Bittorrent transfers are a process of negotiation between clients. Your client contacts mine to say it’s got piece so-and-so, does mine have any pieces yours wants?
Or my client contacts yours, OOPS, your firewall is blocking the port, can’t initiate contact with yours. Mine may have a lot that yours wants, on a fast connection, but since mine can’t contact yours, you’ll have to hope yours contacts mine before all my connection slots are filled up. Awww, too late, my slots are filled with clients I could contact.
That’s the point, and the benefit, of an open listen port. Port-forwarding is the process of opening said port through an external firewall like the one in your router.
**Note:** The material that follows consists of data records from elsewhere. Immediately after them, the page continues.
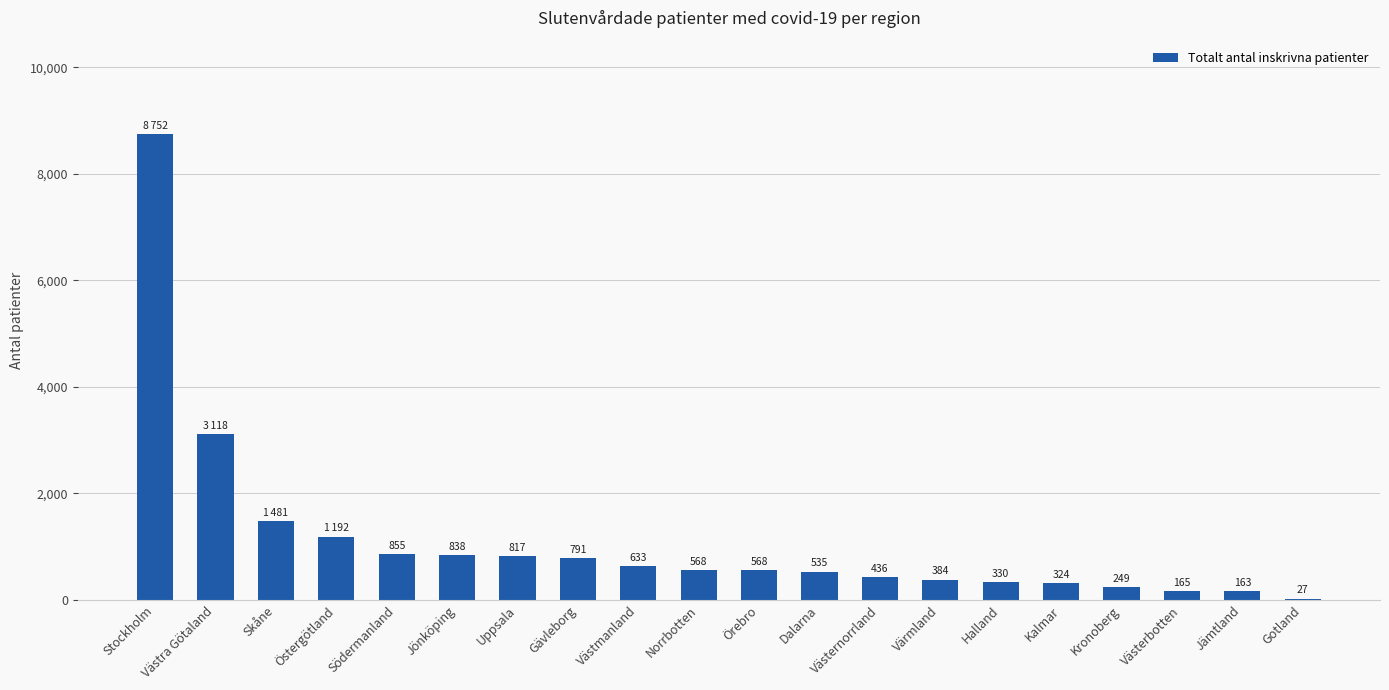

Which category has the highest value across all series?

Stockholm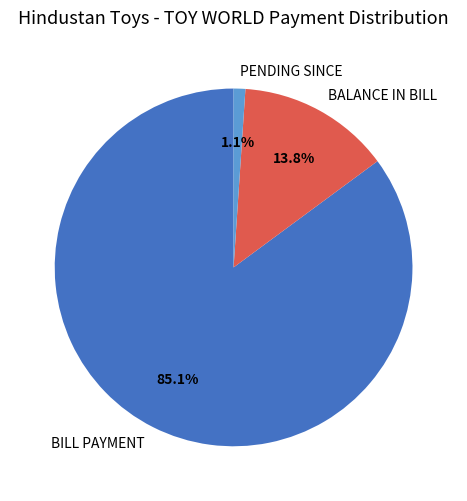

How many segments does this pie chart have?

3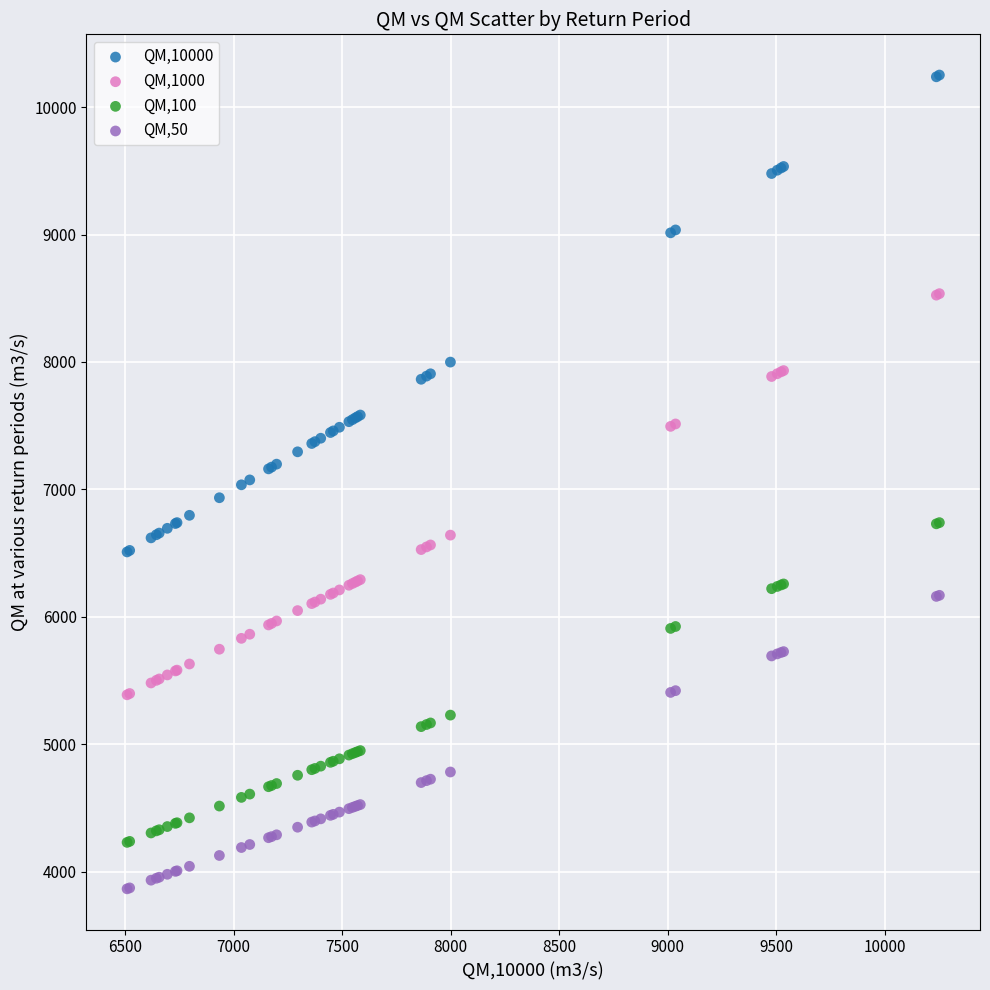

Which series has the largest Y range (max minus min)?

QM,10000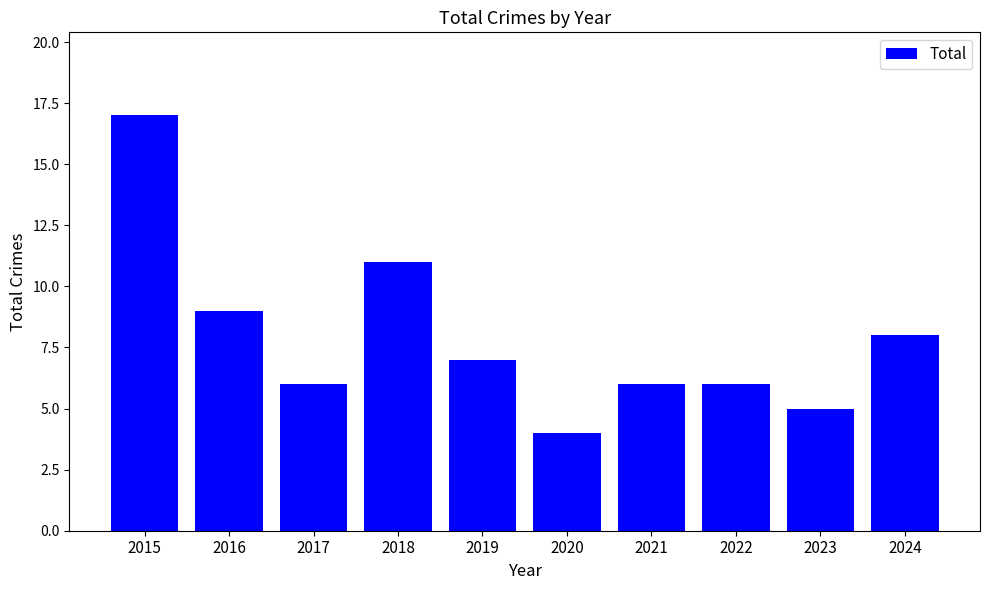

How many data points does each series have?

10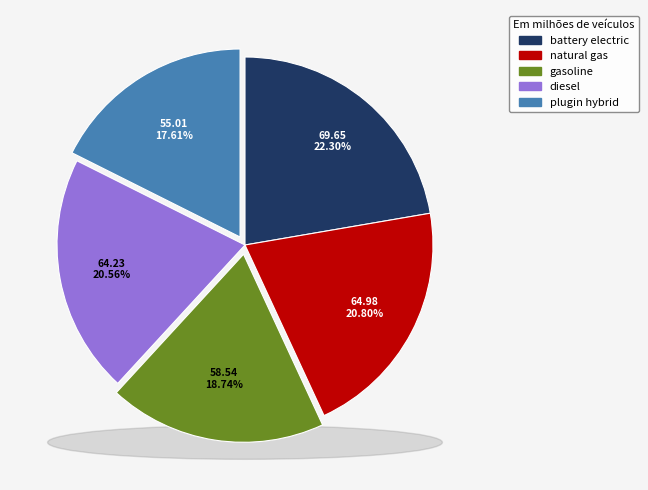

Combined, what portion of the pie is gasoline vehicle and plugin hybrid vehicle?

36.3%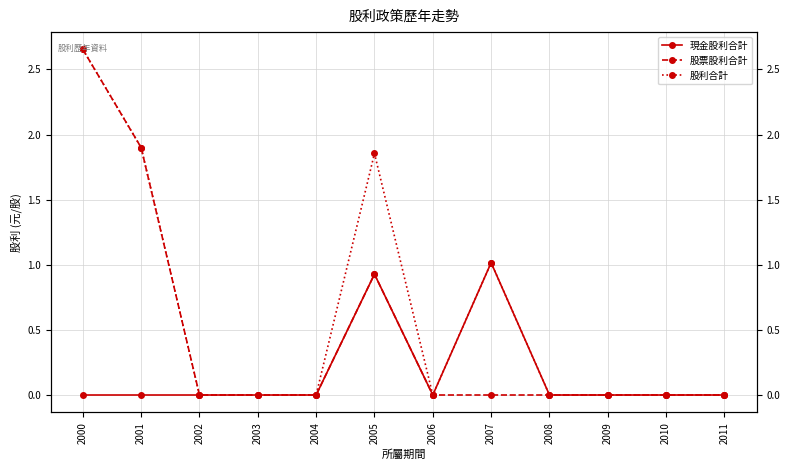

What is the value of the 股利合計 point at the 2nd from the left?

1.9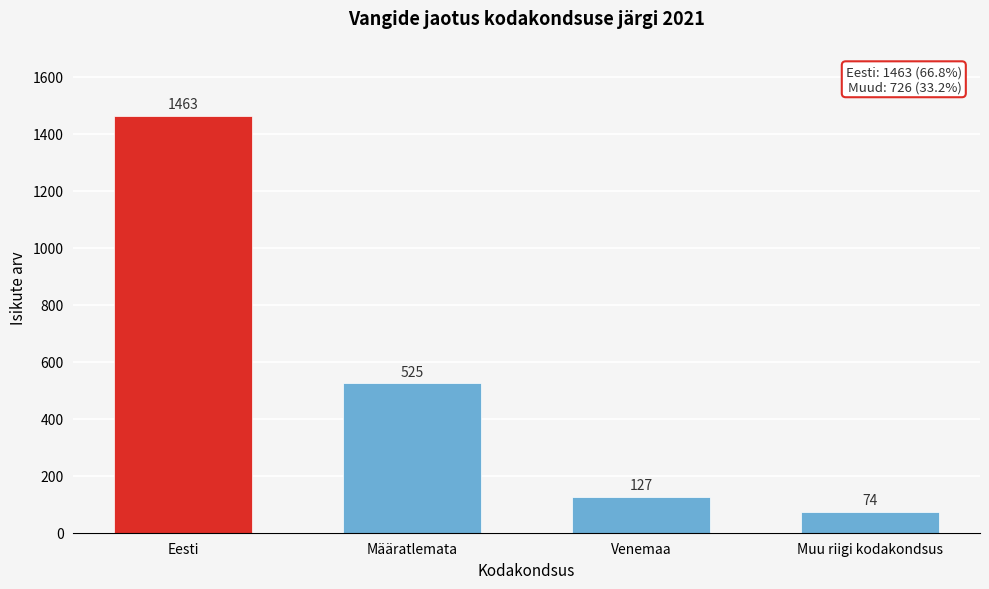

Reading left to right, extract all data points from this chart.

1463	525	127	74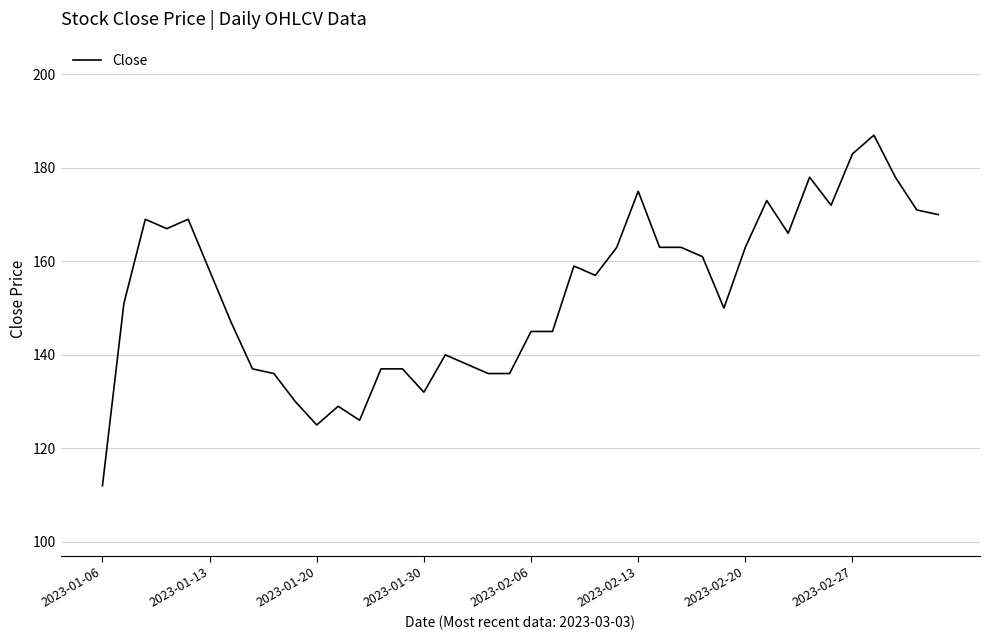

What is the smallest value displayed?

112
Most routers, like your Belkin, require (for security) that a port be opened only to a particular IP address. The whole purpose of a firewall is to keep out unsolicited contacts, so we only want to let them through to computers who are expecting them and are prepared to handle them. Thus, the port + IP combination is enforced, port xxxxx is open only to IP xxx.xxx.xxx.xxx and no other.
Your machine is ready, with BitComet, to receive traffic on port xxxxx, so all is well. But, if you use all dynamic IP’s in your subnet, then your computer might or might not be at that IP address. It might have been assigned a different one, so for yours, that port is closed, and for some other unsuspecting computer that did happen to get that particular IP address assigned to it, the port open. So 1) BC won’t work properly and 2) the other computer has a security risk.
Giving your machine a static, unchanging subnet IP address resolves this issue. There is, BTW, no reason at all why your computer can’t have a static IP while all the others in your subnet continue to use dynamic IP’s. Just limit the range of your DHCP pool, and use one of the addresses no longer in that pool for your static IP. That’s less work.